A Prefeitura de Potiretama, no interior do Ceará, foi alvo de uma ação que solicita a suspensão de contratos com servidores temporários. O processo, movido pelo Ministério Público Estadual, também pede que o município realize um concurso público para preencher o seu quadro de funcionários. Na ação, o órgão sugere que a Prefeitura exonere todos os servidores temporários contratados sem justificativa em até seis meses.
O MP também pede que o município se abstenha de renovar os contratos temporários já existentes e que as lacunas sejam supridas via concurso público, modalidade de seleção que não é realizada em Potiretama desde 2007. De acordo com a Promotoria de Justiça responsável pelo recebimento da ação, em maio de 2025, documentos apresentados pela Prefeitura revelaram que havia 434 servidores temporários na administração pública. Este número, segundo o parecer, é maior do que o quadro de efetivos que é composto por 276 servidores.

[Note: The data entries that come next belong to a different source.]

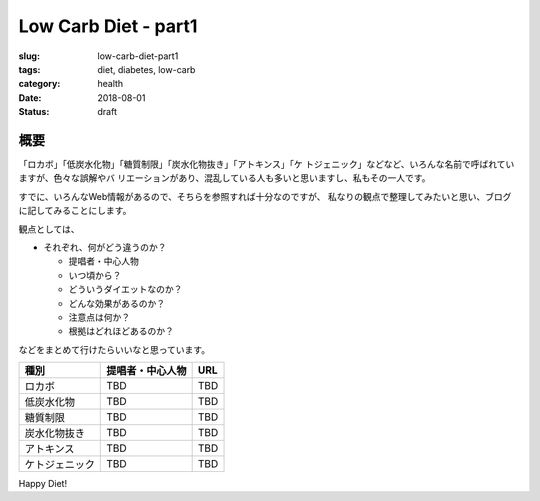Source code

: Low Carb Diet - part1
---------------------

:slug: low-carb-diet-part1
:tags: diet, diabetes, low-carb
:category: health
:date: 2018-08-01
:Status: draft


概要
====

「ロカボ」「低炭水化物」「糖質制限」「炭水化物抜き」「アトキンス」「ケ
トジェニック」などなど、いろんな名前で呼ばれていますが、色々な誤解やバ
リエーションがあり、混乱している人も多いと思いますし、私もその一人です。

すでに、いろんなWeb情報があるので、そちらを参照すれば十分なのですが、
私なりの観点で整理してみたいと思い、ブログに記してみることにします。

観点としては、

* それぞれ、何がどう違うのか？

  * 提唱者・中心人物
  * いつ頃から？
  * どういうダイエットなのか？
  * どんな効果があるのか？
  * 注意点は何か？
  * 根拠はどれほどあるのか？

などをまとめて行けたらいいなと思っています。


.. TODO use table

=============== ================ =======
種別            提唱者・中心人物 URL
=============== ================ =======
ロカボ          TBD              TBD
低炭水化物      TBD              TBD
糖質制限        TBD              TBD
炭水化物抜き    TBD              TBD
アトキンス      TBD              TBD
ケトジェニック  TBD              TBD
=============== ================ =======




Happy Diet!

Desdobramentos das investigações na Prefeitura de Potiretama
Ainda de acordo com as provas apresentadas, estes servidores exerciam, atividades rotineiras de forma indevida, preenchendo os seguintes cargos:
- professores de educação básica;
- auxiliares de serviços gerais;
- vigias;
- motoristas;
- agentes administrativos;
- técnicos de enfermagem;
- enfermeiros;
- médicos;
- garis e outras funções de mesma natureza.
Ainda de acordo com o Ministério Público, a Prefeitura de Potiretama fez uma justificativa genérica para as contratações. A atual gestão teria alterado a data de admissão dos servidores temporários para aparentar que os novos contratos eram renovações sucessivas, dificultando a fiscalização dos documentos.
A administração pública de Potiretama alegou dificuldades financeiras para a realização do concurso. Em caso de descumprimento, a Prefeitura de Potiretama corre o risco de pagar multa diária no valor de R$10 mil.